The images here represents some early experiments with how to cinematically represent the way Klaus solves a problem in his head by thinking about all the things that he has read and learned. The 1st few panels show a dense cloud of words (in courier font) so cluttered that the screen is almost black. As he thinks, the cloud of words parts, revealing the solution in the shape of an umbrella tied to a rope with shower rings as footholds. The feel of ParkeHarrison's manipulated silver gel prints is evoked with a very compressed stage-set depth.
Cinematic visual design is the art of taking words on a page and giving it an undeniable reality, until it becomes completely understandable to the audience.
Even though this concept didn't make it to the final movie, this is one of my favorite example of concise cinematic visual design in the service of a fairly abstract concept.

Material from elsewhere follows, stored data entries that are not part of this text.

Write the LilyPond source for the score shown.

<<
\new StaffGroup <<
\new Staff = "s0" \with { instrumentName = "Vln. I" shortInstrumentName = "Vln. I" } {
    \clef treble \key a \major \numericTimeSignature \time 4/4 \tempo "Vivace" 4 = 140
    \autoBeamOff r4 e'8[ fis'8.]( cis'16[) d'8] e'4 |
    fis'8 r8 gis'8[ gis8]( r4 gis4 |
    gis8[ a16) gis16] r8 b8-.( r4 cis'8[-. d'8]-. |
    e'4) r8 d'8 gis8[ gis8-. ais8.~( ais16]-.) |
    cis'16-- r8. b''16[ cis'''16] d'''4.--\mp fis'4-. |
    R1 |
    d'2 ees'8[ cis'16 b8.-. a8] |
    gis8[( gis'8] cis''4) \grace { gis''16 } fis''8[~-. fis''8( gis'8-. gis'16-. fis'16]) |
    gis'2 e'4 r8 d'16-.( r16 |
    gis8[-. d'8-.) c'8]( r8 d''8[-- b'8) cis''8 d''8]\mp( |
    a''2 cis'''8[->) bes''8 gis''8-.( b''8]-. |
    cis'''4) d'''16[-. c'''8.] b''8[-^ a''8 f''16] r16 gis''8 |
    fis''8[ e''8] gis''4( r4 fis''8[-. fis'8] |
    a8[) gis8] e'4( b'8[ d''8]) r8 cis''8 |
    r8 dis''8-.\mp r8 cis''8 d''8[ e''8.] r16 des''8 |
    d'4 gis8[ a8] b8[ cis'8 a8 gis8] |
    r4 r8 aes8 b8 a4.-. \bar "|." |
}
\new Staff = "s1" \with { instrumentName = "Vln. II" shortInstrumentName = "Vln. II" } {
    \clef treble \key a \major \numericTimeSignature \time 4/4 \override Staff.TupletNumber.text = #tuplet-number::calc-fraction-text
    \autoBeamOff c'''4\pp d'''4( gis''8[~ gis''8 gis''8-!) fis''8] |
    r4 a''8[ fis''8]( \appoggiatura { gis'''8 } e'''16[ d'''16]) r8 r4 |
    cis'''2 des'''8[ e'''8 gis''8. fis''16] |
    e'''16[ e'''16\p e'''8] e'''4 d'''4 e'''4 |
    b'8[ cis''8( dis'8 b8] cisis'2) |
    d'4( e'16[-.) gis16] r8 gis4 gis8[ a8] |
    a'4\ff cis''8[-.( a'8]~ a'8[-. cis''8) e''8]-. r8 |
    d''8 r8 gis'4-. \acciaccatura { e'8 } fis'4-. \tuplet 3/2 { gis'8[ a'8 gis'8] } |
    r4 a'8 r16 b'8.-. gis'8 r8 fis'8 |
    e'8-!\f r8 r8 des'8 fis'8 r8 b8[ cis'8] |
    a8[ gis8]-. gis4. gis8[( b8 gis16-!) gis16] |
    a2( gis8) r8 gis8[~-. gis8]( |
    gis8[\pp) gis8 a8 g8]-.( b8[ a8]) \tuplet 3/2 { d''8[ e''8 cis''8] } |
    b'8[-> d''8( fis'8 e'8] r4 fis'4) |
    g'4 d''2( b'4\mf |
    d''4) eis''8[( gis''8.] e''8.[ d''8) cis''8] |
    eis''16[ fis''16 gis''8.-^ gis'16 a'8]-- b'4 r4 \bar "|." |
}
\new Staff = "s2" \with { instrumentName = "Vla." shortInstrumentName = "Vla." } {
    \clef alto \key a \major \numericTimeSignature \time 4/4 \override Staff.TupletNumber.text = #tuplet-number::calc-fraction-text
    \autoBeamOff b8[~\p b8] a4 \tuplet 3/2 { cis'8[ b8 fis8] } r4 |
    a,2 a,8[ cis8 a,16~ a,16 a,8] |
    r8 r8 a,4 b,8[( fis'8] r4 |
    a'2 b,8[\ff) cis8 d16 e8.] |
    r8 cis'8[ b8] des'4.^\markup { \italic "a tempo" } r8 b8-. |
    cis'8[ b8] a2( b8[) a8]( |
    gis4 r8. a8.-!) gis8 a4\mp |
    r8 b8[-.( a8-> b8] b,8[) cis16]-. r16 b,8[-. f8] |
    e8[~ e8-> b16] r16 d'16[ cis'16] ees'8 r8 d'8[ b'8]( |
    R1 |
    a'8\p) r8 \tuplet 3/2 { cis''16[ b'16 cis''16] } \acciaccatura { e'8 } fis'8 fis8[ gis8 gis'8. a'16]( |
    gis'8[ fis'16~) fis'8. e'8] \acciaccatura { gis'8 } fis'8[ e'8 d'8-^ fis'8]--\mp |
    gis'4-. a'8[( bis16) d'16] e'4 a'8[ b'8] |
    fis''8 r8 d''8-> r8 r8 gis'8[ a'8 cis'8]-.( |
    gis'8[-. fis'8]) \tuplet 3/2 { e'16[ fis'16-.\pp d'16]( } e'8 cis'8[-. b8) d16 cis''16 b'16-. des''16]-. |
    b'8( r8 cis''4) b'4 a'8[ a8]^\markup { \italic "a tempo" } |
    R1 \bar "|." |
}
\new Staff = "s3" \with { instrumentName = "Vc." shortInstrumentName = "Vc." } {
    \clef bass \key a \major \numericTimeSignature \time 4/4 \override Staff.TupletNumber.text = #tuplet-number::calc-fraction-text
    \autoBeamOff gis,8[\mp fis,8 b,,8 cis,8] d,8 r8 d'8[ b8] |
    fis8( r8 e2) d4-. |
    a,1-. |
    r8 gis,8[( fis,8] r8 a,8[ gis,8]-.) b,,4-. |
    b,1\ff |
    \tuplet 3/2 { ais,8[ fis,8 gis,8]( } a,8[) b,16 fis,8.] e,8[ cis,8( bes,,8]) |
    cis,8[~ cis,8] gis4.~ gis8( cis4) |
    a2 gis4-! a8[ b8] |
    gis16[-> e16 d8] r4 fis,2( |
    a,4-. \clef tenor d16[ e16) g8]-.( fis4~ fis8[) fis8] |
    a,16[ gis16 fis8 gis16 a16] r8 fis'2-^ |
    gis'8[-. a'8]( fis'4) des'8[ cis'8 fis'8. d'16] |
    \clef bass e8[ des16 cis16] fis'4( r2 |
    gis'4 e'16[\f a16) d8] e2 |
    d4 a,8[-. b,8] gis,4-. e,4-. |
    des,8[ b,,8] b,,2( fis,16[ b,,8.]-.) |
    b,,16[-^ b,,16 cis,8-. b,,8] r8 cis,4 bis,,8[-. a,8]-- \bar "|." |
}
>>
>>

Lemony Snicket's A Series of Unfortunate Events. COPYRIGHT ©2001 WARNER BROS. AND DREAMWORKS, LLC. All rights reserved
Working with Ang Lee on "The Hulk" was definitely one of the high points of my career. He challenged the entire ILM team to come up with visual effects that depicted not so much the external reality of this comic book hero, but rather the internal reality of what makes The Hulk such an interesting character. Of course, looking back at Ang's body of work, this makes complete sense as in every movie he's ever made he's always delved into the character's deepest psyche and built the film upon those submerged feelings and emotions.
For a particular sequence in the film when we flash back to Bruce Banner's childhood memories, Ang wanted some concept art to see what we can do with the stuffed animals - to make them symbols for all the repressed anger that the young Bruce experienced in his childhood home. I was - and still am - a big fan of David McKean's photoshop manipulations and how he manages to blur the line of reality and fantasy. So, I did this peice for Ang using a few photographs of the dolls that we collected on set, along with some photos of a great white's mouth and dental tools found online.
In the end, due to time and budget, the shot was cut and in its place was a pretty simple motion-blurred shot of young Bruce playing violently with the dolls.